(Problem to work on): Please copy the material below word for word, from its first line through the line containing "order: Malpighiales", including that line.
- - - -
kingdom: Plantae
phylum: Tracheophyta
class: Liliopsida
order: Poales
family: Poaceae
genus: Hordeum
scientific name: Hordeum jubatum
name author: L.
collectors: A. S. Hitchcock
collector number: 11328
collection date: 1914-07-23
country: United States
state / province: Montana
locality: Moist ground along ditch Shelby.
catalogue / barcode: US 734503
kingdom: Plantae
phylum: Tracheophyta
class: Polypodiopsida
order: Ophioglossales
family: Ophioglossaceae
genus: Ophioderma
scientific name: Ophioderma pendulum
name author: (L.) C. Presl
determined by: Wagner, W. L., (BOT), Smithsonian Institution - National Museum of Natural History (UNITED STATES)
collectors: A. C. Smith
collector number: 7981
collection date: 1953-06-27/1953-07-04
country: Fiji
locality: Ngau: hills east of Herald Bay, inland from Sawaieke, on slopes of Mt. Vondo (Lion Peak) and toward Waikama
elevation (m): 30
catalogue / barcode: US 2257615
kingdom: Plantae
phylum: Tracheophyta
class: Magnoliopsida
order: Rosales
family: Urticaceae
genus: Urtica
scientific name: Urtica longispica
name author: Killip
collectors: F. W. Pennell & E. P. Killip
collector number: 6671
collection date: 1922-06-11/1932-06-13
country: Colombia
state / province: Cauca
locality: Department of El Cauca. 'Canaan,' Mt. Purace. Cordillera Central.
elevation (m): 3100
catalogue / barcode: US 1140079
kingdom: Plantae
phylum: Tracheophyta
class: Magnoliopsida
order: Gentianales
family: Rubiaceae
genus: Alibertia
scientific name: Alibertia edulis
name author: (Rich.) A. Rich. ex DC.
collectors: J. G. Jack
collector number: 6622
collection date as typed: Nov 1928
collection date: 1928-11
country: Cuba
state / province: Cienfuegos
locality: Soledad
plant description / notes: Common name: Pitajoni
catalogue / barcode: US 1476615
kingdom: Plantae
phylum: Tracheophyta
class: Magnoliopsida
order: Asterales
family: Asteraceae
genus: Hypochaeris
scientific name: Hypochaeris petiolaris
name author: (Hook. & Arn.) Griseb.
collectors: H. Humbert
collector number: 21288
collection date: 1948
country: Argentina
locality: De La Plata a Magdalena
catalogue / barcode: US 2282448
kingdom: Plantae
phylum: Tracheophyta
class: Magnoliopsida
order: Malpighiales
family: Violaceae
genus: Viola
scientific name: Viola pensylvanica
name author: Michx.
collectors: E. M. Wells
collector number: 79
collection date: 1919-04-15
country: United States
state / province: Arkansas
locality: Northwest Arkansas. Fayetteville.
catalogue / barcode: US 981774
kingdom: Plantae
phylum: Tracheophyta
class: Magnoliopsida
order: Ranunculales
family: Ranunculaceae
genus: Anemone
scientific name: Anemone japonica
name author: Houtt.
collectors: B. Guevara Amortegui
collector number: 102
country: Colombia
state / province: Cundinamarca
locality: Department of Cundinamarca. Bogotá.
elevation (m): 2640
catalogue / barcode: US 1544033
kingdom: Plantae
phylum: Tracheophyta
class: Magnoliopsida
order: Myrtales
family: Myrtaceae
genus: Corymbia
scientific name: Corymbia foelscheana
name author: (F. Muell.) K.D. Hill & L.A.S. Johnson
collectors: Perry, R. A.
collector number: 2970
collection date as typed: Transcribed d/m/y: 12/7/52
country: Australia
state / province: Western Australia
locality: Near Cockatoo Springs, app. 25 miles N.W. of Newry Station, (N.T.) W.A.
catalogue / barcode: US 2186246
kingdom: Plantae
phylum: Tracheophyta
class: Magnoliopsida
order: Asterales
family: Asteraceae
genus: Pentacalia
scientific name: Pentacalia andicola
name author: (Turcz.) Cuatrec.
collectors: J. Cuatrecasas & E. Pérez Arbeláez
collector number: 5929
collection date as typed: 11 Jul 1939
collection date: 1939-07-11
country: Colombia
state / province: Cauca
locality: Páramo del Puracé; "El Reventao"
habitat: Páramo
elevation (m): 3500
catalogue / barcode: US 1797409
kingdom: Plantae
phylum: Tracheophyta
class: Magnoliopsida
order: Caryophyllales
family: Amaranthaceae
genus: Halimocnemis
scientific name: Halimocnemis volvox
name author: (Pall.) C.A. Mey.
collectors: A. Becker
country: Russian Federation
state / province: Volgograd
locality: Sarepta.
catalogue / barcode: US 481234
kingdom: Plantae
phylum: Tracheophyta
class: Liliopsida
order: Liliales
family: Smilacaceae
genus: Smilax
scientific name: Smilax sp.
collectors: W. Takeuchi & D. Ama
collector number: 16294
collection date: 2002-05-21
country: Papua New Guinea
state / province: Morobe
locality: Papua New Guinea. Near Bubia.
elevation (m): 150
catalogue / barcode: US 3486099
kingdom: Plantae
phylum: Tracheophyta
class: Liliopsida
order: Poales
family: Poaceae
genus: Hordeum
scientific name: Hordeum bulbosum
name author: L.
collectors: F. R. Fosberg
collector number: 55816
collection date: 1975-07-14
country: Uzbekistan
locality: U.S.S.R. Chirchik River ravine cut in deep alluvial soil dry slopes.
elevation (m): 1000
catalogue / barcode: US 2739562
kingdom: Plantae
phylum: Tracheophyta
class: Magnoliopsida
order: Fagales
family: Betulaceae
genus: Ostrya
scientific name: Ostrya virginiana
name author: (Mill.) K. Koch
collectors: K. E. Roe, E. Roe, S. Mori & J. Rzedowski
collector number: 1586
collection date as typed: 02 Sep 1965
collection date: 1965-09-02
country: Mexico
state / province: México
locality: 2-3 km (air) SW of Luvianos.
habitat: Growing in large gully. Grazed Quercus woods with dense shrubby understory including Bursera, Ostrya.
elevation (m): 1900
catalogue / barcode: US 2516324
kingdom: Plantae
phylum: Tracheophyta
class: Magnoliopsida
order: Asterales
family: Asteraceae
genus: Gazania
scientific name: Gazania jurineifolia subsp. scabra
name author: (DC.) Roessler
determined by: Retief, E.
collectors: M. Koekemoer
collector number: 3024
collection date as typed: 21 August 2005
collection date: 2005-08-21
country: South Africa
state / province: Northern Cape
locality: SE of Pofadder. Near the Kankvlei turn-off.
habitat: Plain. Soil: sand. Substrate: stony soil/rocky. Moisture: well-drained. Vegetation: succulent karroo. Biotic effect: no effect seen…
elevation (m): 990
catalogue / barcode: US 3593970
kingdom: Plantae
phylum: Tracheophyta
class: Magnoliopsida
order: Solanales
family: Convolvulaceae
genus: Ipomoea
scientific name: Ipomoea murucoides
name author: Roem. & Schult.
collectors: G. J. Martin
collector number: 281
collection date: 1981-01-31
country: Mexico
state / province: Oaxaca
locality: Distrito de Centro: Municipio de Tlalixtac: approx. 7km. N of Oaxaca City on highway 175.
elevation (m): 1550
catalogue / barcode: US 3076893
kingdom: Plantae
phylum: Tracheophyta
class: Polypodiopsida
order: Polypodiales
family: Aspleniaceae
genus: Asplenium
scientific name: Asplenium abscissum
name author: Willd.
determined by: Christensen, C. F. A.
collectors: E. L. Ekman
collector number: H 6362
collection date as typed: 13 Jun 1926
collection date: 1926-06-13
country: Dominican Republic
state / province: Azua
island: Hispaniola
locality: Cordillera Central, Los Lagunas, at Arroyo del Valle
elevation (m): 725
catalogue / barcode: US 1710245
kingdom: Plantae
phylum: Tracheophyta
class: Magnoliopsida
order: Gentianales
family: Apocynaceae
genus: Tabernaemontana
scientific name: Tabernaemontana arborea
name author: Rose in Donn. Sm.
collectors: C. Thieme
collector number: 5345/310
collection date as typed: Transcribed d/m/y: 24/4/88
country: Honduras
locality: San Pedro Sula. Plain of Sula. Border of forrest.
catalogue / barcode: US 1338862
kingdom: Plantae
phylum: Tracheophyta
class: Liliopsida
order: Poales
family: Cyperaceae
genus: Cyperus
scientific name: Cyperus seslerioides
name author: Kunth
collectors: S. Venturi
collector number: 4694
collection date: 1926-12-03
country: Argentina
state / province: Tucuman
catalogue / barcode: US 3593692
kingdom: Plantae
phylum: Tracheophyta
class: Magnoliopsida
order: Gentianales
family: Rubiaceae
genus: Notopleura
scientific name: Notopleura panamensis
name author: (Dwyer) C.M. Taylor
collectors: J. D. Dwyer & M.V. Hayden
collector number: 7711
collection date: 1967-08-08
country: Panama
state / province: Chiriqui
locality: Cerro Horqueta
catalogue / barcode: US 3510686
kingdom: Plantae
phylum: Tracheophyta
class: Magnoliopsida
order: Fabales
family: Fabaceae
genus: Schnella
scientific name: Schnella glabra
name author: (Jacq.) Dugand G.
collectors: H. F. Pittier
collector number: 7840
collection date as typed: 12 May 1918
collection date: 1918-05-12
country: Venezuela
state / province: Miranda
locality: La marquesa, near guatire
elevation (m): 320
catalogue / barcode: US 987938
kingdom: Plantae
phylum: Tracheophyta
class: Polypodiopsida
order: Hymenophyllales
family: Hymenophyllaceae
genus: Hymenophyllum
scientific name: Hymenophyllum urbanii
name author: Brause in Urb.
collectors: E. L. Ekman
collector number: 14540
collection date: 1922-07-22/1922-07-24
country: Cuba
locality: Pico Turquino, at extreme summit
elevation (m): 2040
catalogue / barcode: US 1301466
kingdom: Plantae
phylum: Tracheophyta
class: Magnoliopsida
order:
- - - -
(Written response):
kingdom: Plantae
phylum: Tracheophyta
class: Liliopsida
order: Poales
family: Poaceae
genus: Hordeum
scientific name: Hordeum jubatum
name author: L.
collectors: A. S. Hitchcock
collector number: 11328
collection date: 1914-07-23
country: United States
state / province: Montana
locality: Moist ground along ditch Shelby.
catalogue / barcode: US 734503
kingdom: Plantae
phylum: Tracheophyta
class: Polypodiopsida
order: Ophioglossales
family: Ophioglossaceae
genus: Ophioderma
scientific name: Ophioderma pendulum
name author: (L.) C. Presl
determined by: Wagner, W. L., (BOT), Smithsonian Institution - National Museum of Natural History (UNITED STATES)
collectors: A. C. Smith
collector number: 7981
collection date: 1953-06-27/1953-07-04
country: Fiji
locality: Ngau: hills east of Herald Bay, inland from Sawaieke, on slopes of Mt. Vondo (Lion Peak) and toward Waikama
elevation (m): 30
catalogue / barcode: US 2257615
kingdom: Plantae
phylum: Tracheophyta
class: Magnoliopsida
order: Rosales
family: Urticaceae
genus: Urtica
scientific name: Urtica longispica
name author: Killip
collectors: F. W. Pennell & E. P. Killip
collector number: 6671
collection date: 1922-06-11/1932-06-13
country: Colombia
state / province: Cauca
locality: Department of El Cauca. 'Canaan,' Mt. Purace. Cordillera Central.
elevation (m): 3100
catalogue / barcode: US 1140079
kingdom: Plantae
phylum: Tracheophyta
class: Magnoliopsida
order: Gentianales
family: Rubiaceae
genus: Alibertia
scientific name: Alibertia edulis
name author: (Rich.) A. Rich. ex DC.
collectors: J. G. Jack
collector number: 6622
collection date as typed: Nov 1928
collection date: 1928-11
country: Cuba
state / province: Cienfuegos
locality: Soledad
plant description / notes: Common name: Pitajoni
catalogue / barcode: US 1476615
kingdom: Plantae
phylum: Tracheophyta
class: Magnoliopsida
order: Asterales
family: Asteraceae
genus: Hypochaeris
scientific name: Hypochaeris petiolaris
name author: (Hook. & Arn.) Griseb.
collectors: H. Humbert
collector number: 21288
collection date: 1948
country: Argentina
locality: De La Plata a Magdalena
catalogue / barcode: US 2282448
kingdom: Plantae
phylum: Tracheophyta
class: Magnoliopsida
order: Malpighiales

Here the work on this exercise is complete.